Conference: ACL 2026 arXiv: 2604.05090 Code: GitHub Area: Human Understanding / Multilingual Interpretability Keywords: multilingual representations, writing systems, orthography, language-associated neurons, sparse autoencoders

TL;DR

This paper systematically analyzes language-associated units in multilingual LMs using the LAPE metric and sparse autoencoders, finding that these units are primarily driven by orthography (writing system) rather than abstract linguistic structure. Romanization activates nearly entirely disjoint sets of neurons; word-order shuffling has minimal effect; typological information becomes accessible only gradually in deeper layers; and causal interventions reveal that functional importance correlates with surface-form invariance.

Background & Motivation

Background: Multilingual language models (e.g., Llama, Gemma) compress representations of multiple languages into a shared parameter space, yet the nature of this internal organization remains unclear—specifically, whether it is governed by abstract language identity or surface-form cues.
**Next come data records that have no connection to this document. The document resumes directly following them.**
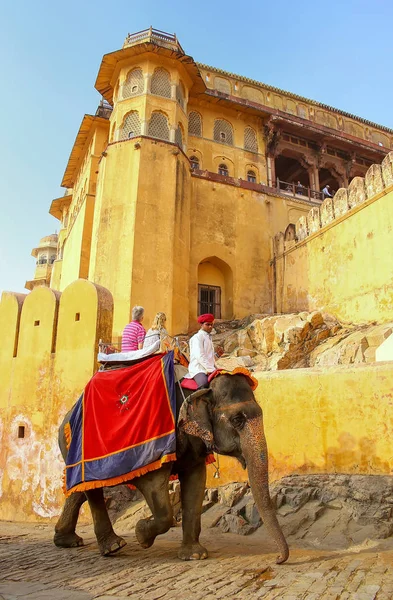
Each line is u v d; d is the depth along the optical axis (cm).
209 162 2247
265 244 2134
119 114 1931
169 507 411
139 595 300
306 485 565
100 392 463
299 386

Limitations of Prior Work: (1) Prior work (Tang et al., 2024) identified language-associated neurons via the LAPE metric and demonstrated causal manipulability, but did not address what linguistic properties these neurons actually encode. (2) The interlingua hypothesis posits that multilingual models form a unified language-agnostic representation space, yet direct evidence remains insufficient. (3) Bilingual cognition research suggests that comprehension and production may share semantic representations while separating surface-level processing; whether analogous phenomena exist in LMs is unknown.
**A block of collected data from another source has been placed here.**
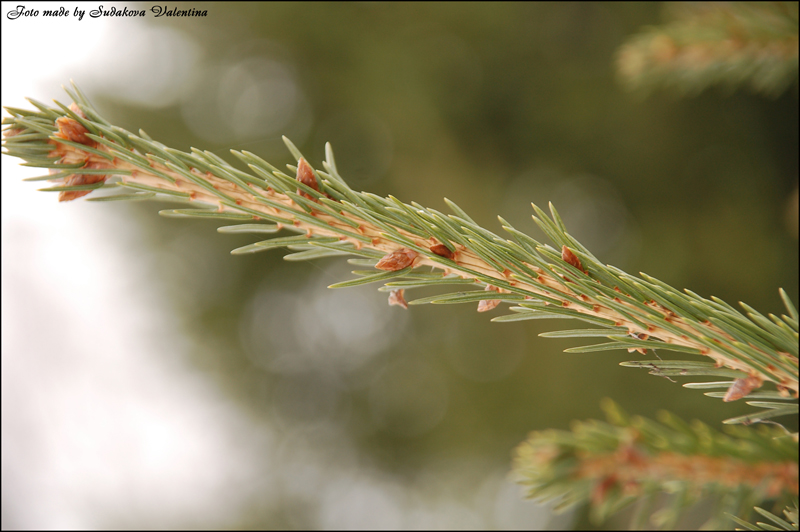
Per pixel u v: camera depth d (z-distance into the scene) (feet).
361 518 8.88
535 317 2.45
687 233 6.98
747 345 2.41
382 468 8.87
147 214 8.41
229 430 9.39
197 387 9.41
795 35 2.85
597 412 6.76
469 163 7.85
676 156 7.20
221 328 9.02
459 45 7.79
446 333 8.14
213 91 8.07
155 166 2.45
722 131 6.97
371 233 2.46
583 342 7.08
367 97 7.70
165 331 9.16
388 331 8.50
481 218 7.56
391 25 7.70
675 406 6.14
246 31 7.81
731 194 6.88
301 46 7.77
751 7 2.93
Key Challenge: Although the existence of language-associated units has been established, it remains unclear whether they encode abstract language identity or surface cues such as orthography.

Goal: To systematically address four research questions: (i) language vs. writing system—what do language-associated units encode? (ii) robustness to structural perturbation—how does word-order shuffling affect them? (iii) typological alignment—what is their relationship to genealogical, phonological, and syntactic features? (iv) layer-wise organization—how do these properties evolve with depth?

Key Insight: Controlled experiments are designed using Romanization (changing the writing system while preserving content) and word-order shuffling (changing structure while preserving surface form) to disentangle the contributions of orthography and linguistic structure.

Core Idea: Multilingual LMs organize representations around surface form (writing system); linguistic abstraction emerges layer by layer but never collapses into a unified interlingua.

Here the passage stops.